= Task directions =
Copy, exactly and without additions, every line in the records below from the one holding "1255 423 1264" through the one holding "1546 374 1558", both ends included.

= Supplied records =
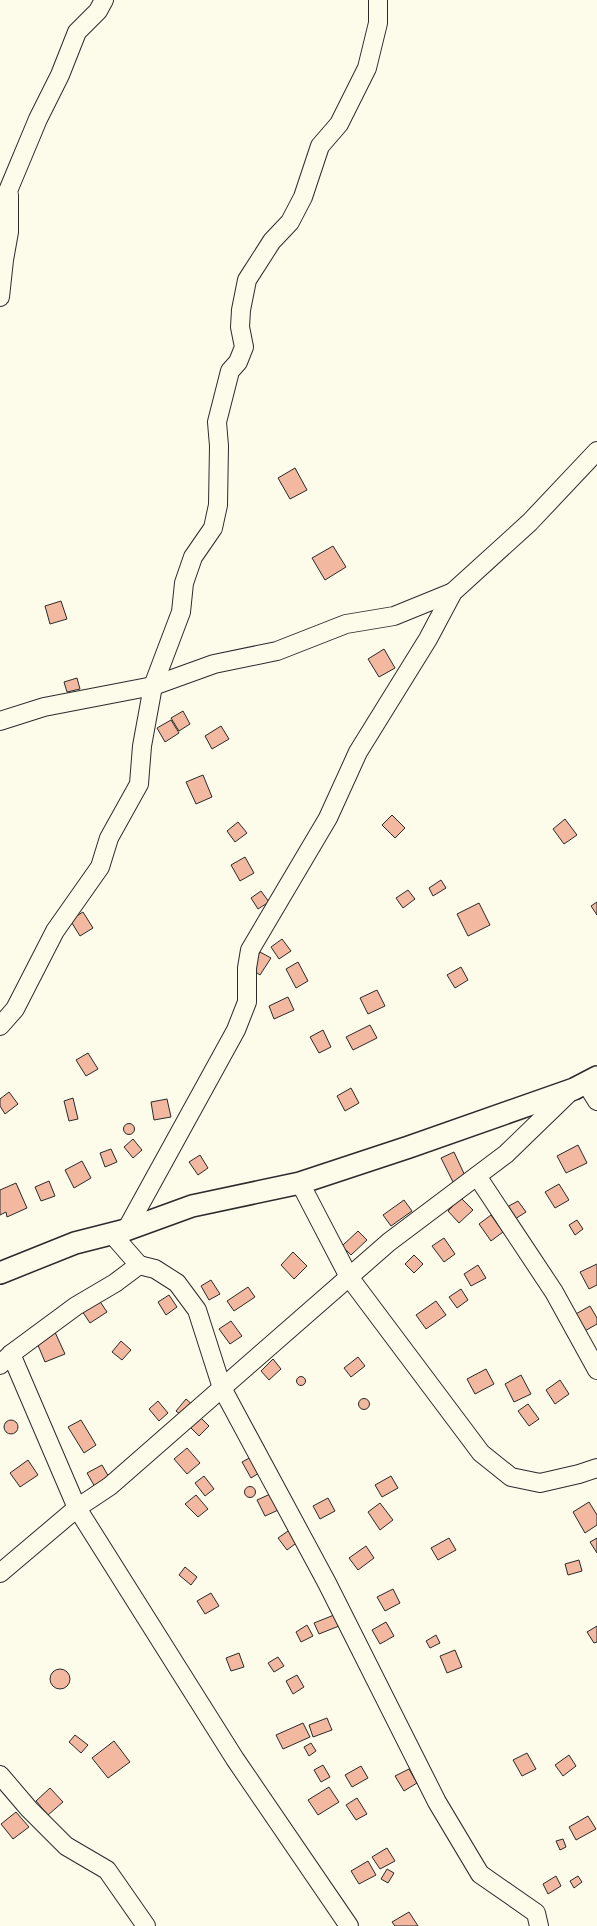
<svg xmlns="http://www.w3.org/2000/svg" width="597" height="1926" font-family="'Noto Sans',sans-serif">
	<style>
		.building { fill: #f2b8a0; stroke: #2b2b2b }
		.lines { fill: none; stroke-linecap: round; stroke-linejoin: round }
		.minor-casing { stroke: #2b2b2b; stroke-width: 20 }
		.tertiary-casing { stroke: #2b2b2b; stroke-width: 24 }
		.minor { stroke: #fdfbea; stroke-width: 18 }
		.tertiary { stroke: #fdfbea; stroke-width: 21 }
	</style>
	<rect width="100%" height="100%" fill="#fdfbea"/>
	<g class="building">
		<path d="M295 468 307 490 290 499 278 478Z"/>
		<path d="M333 546 346 567 325 580 312 558Z"/>
		<path d="M61 601 67 619 50 624 45 606Z"/>
		<path d="M384 649 395 668 379 677 368 659Z"/>
		<path d="M77 678 80 689 67 692 64 682Z"/>
		<path d="M183 711 190 724 179 731 171 718Z"/>
		<path d="M171 720 179 733 165 742 157 728Z"/>
		<path d="M221 726 229 739 212 749 205 736Z"/>
		<path d="M203 775 212 797 196 804 186 782Z"/>
		<path d="M392 815 405 828 395 838 382 825Z"/>
		<path d="M565 819 577 835 564 844 553 829Z"/>
		<path d="M238 822 247 833 235 842 227 831Z"/>
		<path d="M245 857 254 873 240 881 231 865Z"/>
		<path d="M441 880 446 888 433 896 429 888Z"/>
		<path d="M408 890 415 899 403 908 396 898Z"/>
		<path d="M261 891 269 902 258 909 251 898Z"/>
		<path d="M597 902V915L591 906Z"/>
		<path d="M479 903 490 925 468 936 457 914Z"/>
		<path d="M83 912 93 928 80 936 70 920Z"/>
		<path d="M282 939 291 951 279 959 271 947Z"/>
		<path d="M260 952 271 958 260 975 250 968Z"/>
		<path d="M298 962 308 981 296 988 286 969Z"/>
		<path d="M461 967 468 980 455 988 447 975Z"/>
		<path d="M377 990 385 1006 368 1014 360 998Z"/>
		<path d="M288 997 294 1010 274 1019 269 1006Z"/>
		<path d="M370 1025 377 1038 353 1050 346 1037Z"/>
		<path d="M323 1030 331 1047 319 1053 310 1037Z"/>
		<path d="M88 1053 98 1069 86 1076 76 1060Z"/>
		<path d="M351 1088 359 1103 345 1111 337 1096Z"/>
		<path d="M9 1092 18 1104 5 1114 0 1106V1099Z"/>
		<path d="M73 1098 78 1119 69 1121 64 1101Z"/>
		<path d="M167 1099 171 1117 154 1120 151 1102Z"/>
		<circle cx="129" cy="1129" r="5.5"/>
		<path d="M133 1139 142 1150 133 1158 124 1147Z"/>
		<path d="M578 1145 587 1163 566 1173 557 1156Z"/>
		<path d="M111 1149 117 1162 105 1167 100 1153Z"/>
		<path d="M454 1152 467 1180 455 1186 441 1158Z"/>
		<path d="M200 1155 208 1168 198 1175 189 1162Z"/>
		<path d="M82 1161 91 1178 74 1188 65 1170Z"/>
		<path d="M49 1181 55 1196 41 1201 35 1187Z"/>
		<path d="M16 1183 27 1208 7 1217 6 1212 0 1215V1190Z"/>
		<path d="M559 1184 569 1200 555 1208 545 1192Z"/>
		<path d="M461 1198 473 1210 459 1223 448 1211Z"/>
		<path d="M404 1200 412 1211 391 1226 383 1215Z"/>
		<path d="M518 1201 526 1212 515 1219 507 1207Z"/>
		<path d="M491 1215 503 1232 491 1241 479 1224Z"/>
		<path d="M577 1220 583 1229 575 1235 569 1225Z"/>
		<path d="M358 1231 367 1240 351 1255 342 1246Z"/>
		<path d="M444 1238 455 1254 444 1262 432 1246Z"/>
		<path d="M293 1252 307 1266 294 1279 281 1265Z"/>
		<path d="M414 1255 423 1264 414 1273 405 1264Z"/>
		<path d="M597 1264V1285L589 1289 580 1272Z"/>
		<path d="M478 1265 486 1278 471 1286 464 1274Z"/>
		<path d="M211 1280 220 1294 209 1300 201 1286Z"/>
		<path d="M248 1287 255 1297 234 1311 227 1301Z"/>
		<path d="M461 1289 468 1300 457 1308 449 1297Z"/>
		<path d="M169 1295 177 1307 166 1315 158 1302Z"/>
		<path d="M99 1300 107 1312 90 1323 82 1311Z"/>
		<path d="M436 1301 446 1315 426 1329 416 1315Z"/>
		<path d="M590 1306 597 1318V1324L583 1332 574 1315Z"/>
		<path d="M231 1321 242 1336 230 1344 219 1329Z"/>
		<path d="M54 1330 65 1354 45 1362 35 1338Z"/>
		<path d="M121 1341 131 1350 122 1360 112 1352Z"/>
		<path d="M358 1357 365 1366 351 1377 344 1368Z"/>
		<path d="M273 1359 281 1369 269 1380 261 1371Z"/>
		<path d="M486 1369 494 1384 475 1394 467 1379Z"/>
		<path d="M521 1375 531 1394 514 1402 505 1384Z"/>
		<circle cx="301" cy="1381" r="4.5"/>
		<path d="M560 1380 569 1394 555 1404 546 1390Z"/>
		<circle cx="364" cy="1404" r="5.5"/>
		<path d="M186 1399 194 1406 185 1418 176 1411Z"/>
		<path d="M158 1401 168 1413 159 1421 149 1409Z"/>
		<path d="M528 1404 539 1419 529 1426 518 1411Z"/>
		<path d="M200 1417 209 1426 199 1436 190 1427Z"/>
		<path d="M81 1420 96 1445 84 1453 68 1427Z"/>
		<circle cx="11" cy="1427" r="7"/>
		<path d="M187 1448 200 1463 187 1474 174 1459Z"/>
		<path d="M255 1455 264 1470 251 1478 242 1462Z"/>
		<path d="M28 1460 38 1475 20 1487 10 1473Z"/>
		<path d="M102 1465 110 1479 95 1487 87 1473Z"/>
		<path d="M204 1476 214 1489 205 1496 195 1483Z"/>
		<path d="M391 1476 398 1488 382 1497 375 1485Z"/>
		<circle cx="250" cy="1492" r="5.5"/>
		<path d="M277 1491 285 1507 265 1516 257 1500Z"/>
		<path d="M196 1495 208 1509 198 1517 185 1504Z"/>
		<path d="M328 1498 335 1511 320 1519 313 1506Z"/>
		<path d="M589 1502 597 1515V1525L585 1533 573 1512Z"/>
		<path d="M380 1503 393 1520 380 1530 368 1512Z"/>
		<path d="M291 1529 299 1541 287 1550 278 1538Z"/>
		<path d="M449 1538 456 1550 438 1560 431 1548Z"/>
		<path d="M597 1538V1553L590 1542Z"/>
		<path d="M366 1546 374 1558 358 1570 349 1558Z"/>
		<path d="M579 1560 582 1571 568 1575 565 1564Z"/>
		<path d="M185 1567 197 1577 191 1585 179 1575Z"/>
		<path d="M393 1589 400 1603 385 1611 377 1597Z"/>
		<path d="M211 1593 219 1606 205 1614 197 1601Z"/>
		<path d="M334 1615 339 1626 319 1634 314 1623Z"/>
		<path d="M386 1622 394 1636 380 1644 372 1630Z"/>
		<path d="M307 1625 313 1636 301 1642 296 1632Z"/>
		<path d="M597 1626V1642L594 1643 587 1632Z"/>
		<path d="M436 1635 440 1643 430 1648 426 1641Z"/>
		<path d="M455 1650 462 1667 447 1673 440 1656Z"/>
		<path d="M239 1653 244 1667 231 1671 226 1658Z"/>
		<path d="M278 1657 284 1666 274 1672 268 1663Z"/>
		<circle cx="60" cy="1679" r="10"/>
		<path d="M297 1675 304 1687 293 1694 286 1681Z"/>
		<path d="M327 1718 332 1730 313 1737 309 1725Z"/>
		<path d="M303 1723 310 1737 283 1749 276 1735Z"/>
		<path d="M75 1735 88 1745 81 1753 69 1742Z"/>
		<path d="M114 1741 130 1762 108 1778 92 1758Z"/>
		<path d="M311 1743 316 1751 309 1756 304 1747Z"/>
		<path d="M527 1753 536 1769 522 1776 513 1760Z"/>
		<path d="M569 1755 576 1766 563 1776 555 1765Z"/>
		<path d="M323 1765 330 1777 321 1782 314 1770Z"/>
		<path d="M361 1766 368 1778 352 1787 345 1775Z"/>
		<path d="M409 1769 417 1783 404 1791 395 1776Z"/>
		<path d="M329 1787 339 1802 318 1815 308 1800Z"/>
		<path d="M50 1788 63 1802 48 1815 36 1801Z"/>
		<path d="M357 1798 367 1814 356 1820 346 1805Z"/>
		<path d="M16 1812 29 1827 13 1839 1 1824Z"/>
		<path d="M588 1816 596 1829 576 1840 569 1827Z"/>
		<path d="M563 1839 566 1847 560 1850 556 1841Z"/>
		<path d="M387 1848 395 1861 380 1869 372 1857Z"/>
		<path d="M368 1861 376 1875 359 1884 351 1871Z"/>
		<path d="M387 1869 394 1873 388 1883 381 1879Z"/>
		<path d="M556 1876 561 1886 548 1894 543 1884Z"/>
		<path d="M578 1876 582 1882 574 1888 570 1881Z"/>
		<path d="M409 1912 418 1926H395L392 1922Z"/>
	</g>
	<g class="lines">
		<defs>
			<g id="minor">
				<path d="M0 210 38 119 60 75 77 32 98 11 104 0"/>
				<path d="M0 297 4 260 9 232V195"/>
				<path d="M0 721 44 707 153 686 214 664 277 651 346 624 394 616 453 592"/>
				<path d="M0 1026 15 1009 55 931 100 867 109 838 139 784 142 746 153 686 181 612 184 583 193 557 213 528 218 505 219 446 217 422 230 371 238 362 244 347 240 327 241 310 247 280 272 241 290 222 303 197 320 146 339 124 367 68 378 23V0"/>
				<path d="M586 1083 597 1101"/>
				<path d="M477 1176 554 1292 597 1370"/>
				<path d="M300 1183 349 1277 481 1453 511 1477 540 1483 579 1474 597 1468"/>
				<path d="M126 1230 236 1030 247 1002V968L250 950 328 818 358 752 428 639 453 592 530 522 597 451"/>
				<path d="M139 1265 155 1269 177 1283 197 1310 222 1388 327 1583 437 1802 480 1874 536 1913 539 1926"/>
				<path d="M11 1354 77 1508 235 1759 349 1926"/>
				<path d="M0 1365 11 1354 76 1306 115 1283 139 1265 111 1233"/>
				<path d="M0 1573 77 1508 110 1486 389 1242 506 1154 572 1090"/>
				<path d="M0 1775 29 1809 66 1846 107 1870 146 1926"/>
			</g>
			<path id="tertiary" d="M0 1273 75 1243 126 1230 192 1206 300 1183 409 1147 574 1089 597 1077"/>
		</defs>
		<use href="#minor" class="minor-casing"/>
		<use href="#tertiary" class="tertiary-casing"/>
		<use href="#minor" class="minor"/>
		<use href="#tertiary" class="tertiary"/>
	</g>
</svg>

= Task response =
		<path d="M414 1255 423 1264 414 1273 405 1264Z"/>
		<path d="M597 1264V1285L589 1289 580 1272Z"/>
		<path d="M478 1265 486 1278 471 1286 464 1274Z"/>
		<path d="M211 1280 220 1294 209 1300 201 1286Z"/>
		<path d="M248 1287 255 1297 234 1311 227 1301Z"/>
		<path d="M461 1289 468 1300 457 1308 449 1297Z"/>
		<path d="M169 1295 177 1307 166 1315 158 1302Z"/>
		<path d="M99 1300 107 1312 90 1323 82 1311Z"/>
		<path d="M436 1301 446 1315 426 1329 416 1315Z"/>
		<path d="M590 1306 597 1318V1324L583 1332 574 1315Z"/>
		<path d="M231 1321 242 1336 230 1344 219 1329Z"/>
		<path d="M54 1330 65 1354 45 1362 35 1338Z"/>
		<path d="M121 1341 131 1350 122 1360 112 1352Z"/>
		<path d="M358 1357 365 1366 351 1377 344 1368Z"/>
		<path d="M273 1359 281 1369 269 1380 261 1371Z"/>
		<path d="M486 1369 494 1384 475 1394 467 1379Z"/>
		<path d="M521 1375 531 1394 514 1402 505 1384Z"/>
		<circle cx="301" cy="1381" r="4.5"/>
		<path d="M560 1380 569 1394 555 1404 546 1390Z"/>
		<circle cx="364" cy="1404" r="5.5"/>
		<path d="M186 1399 194 1406 185 1418 176 1411Z"/>
		<path d="M158 1401 168 1413 159 1421 149 1409Z"/>
		<path d="M528 1404 539 1419 529 1426 518 1411Z"/>
		<path d="M200 1417 209 1426 199 1436 190 1427Z"/>
		<path d="M81 1420 96 1445 84 1453 68 1427Z"/>
		<circle cx="11" cy="1427" r="7"/>
		<path d="M187 1448 200 1463 187 1474 174 1459Z"/>
		<path d="M255 1455 264 1470 251 1478 242 1462Z"/>
		<path d="M28 1460 38 1475 20 1487 10 1473Z"/>
		<path d="M102 1465 110 1479 95 1487 87 1473Z"/>
		<path d="M204 1476 214 1489 205 1496 195 1483Z"/>
		<path d="M391 1476 398 1488 382 1497 375 1485Z"/>
		<circle cx="250" cy="1492" r="5.5"/>
		<path d="M277 1491 285 1507 265 1516 257 1500Z"/>
		<path d="M196 1495 208 1509 198 1517 185 1504Z"/>
		<path d="M328 1498 335 1511 320 1519 313 1506Z"/>
		<path d="M589 1502 597 1515V1525L585 1533 573 1512Z"/>
		<path d="M380 1503 393 1520 380 1530 368 1512Z"/>
		<path d="M291 1529 299 1541 287 1550 278 1538Z"/>
		<path d="M449 1538 456 1550 438 1560 431 1548Z"/>
		<path d="M597 1538V1553L590 1542Z"/>
		<path d="M366 1546 374 1558 358 1570 349 1558Z"/>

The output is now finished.